Left: Chirlane McCray. Right: Alicia Keys and Swizz Beatz.

David Byrne wore a blue suit. Fitting that he didn’t seem to be having that good of a time, having written the gala theme song: “Same as it ever was / Same as it ever was / Same as it ever was.” I didn’t miss the million times in a lifetime chance to talk to celebrities who don’t care about art about art. Liv Tyler, wide-eyed like a deer, like someone who seems physiologically incapable of lowly human emotion, who’s known Yellin since they were sixteen: “Oh God. I don’t know if I own any art.” Then, perking up, “I have photographs! Does that count?” Her friend assured her that photographs are art. “And I have some of Dustin’s things, but I think they were gifts,” she continued carefully. Maggie Gyllenhaal, now that I compare them, also talks with the slow, crystallized enunciation of someone who can count on being interrupted before anything that could plausibly be defined as a “conversation.” In fact, a friend did interrupt, and they giggled at her response to the art question: “Malerie Marder is a photographer that…used to date my husband, and we have a lot of her work.”

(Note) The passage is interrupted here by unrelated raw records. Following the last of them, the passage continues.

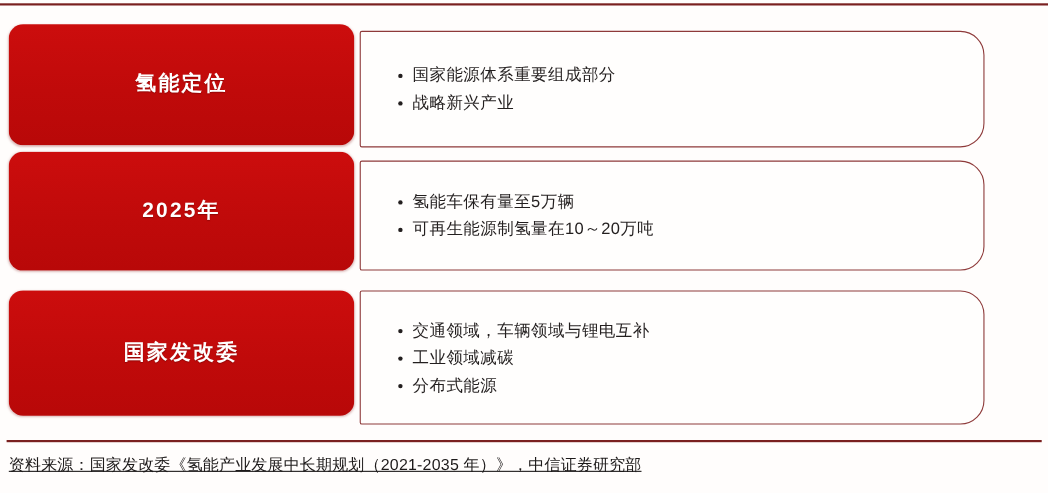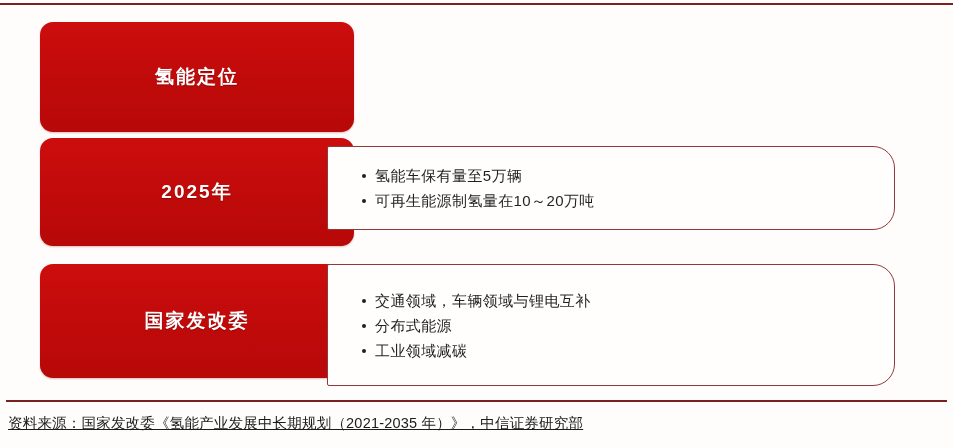--- a/index.html
+++ b/index.html
@@ -64,7 +64,6 @@
     align-items: center;
     justify-content: center;
     box-sizing: border-box;
-    margin-left: 32px;
   }
   .row-0 .label-box { height: 110px; }
   .row-1 .label-box { height: 108px; }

Don’t get me wrong, Dustin Yellin: Even Brooklyn isn’t without astral pull. “Dustin Yellin is the greatest hustler south of Harlem,” the MC reminded us at the dinner auction, perhaps misguidedly. Or maybe not. As Thomas Mann said Degas said, “An artist must approach his work in the spirit of the criminal about to commit a crime.”

Left: Maggie Gyllenhaal with David Byrne and Peter Sarsgaard. Right: Artist Derrick Adams.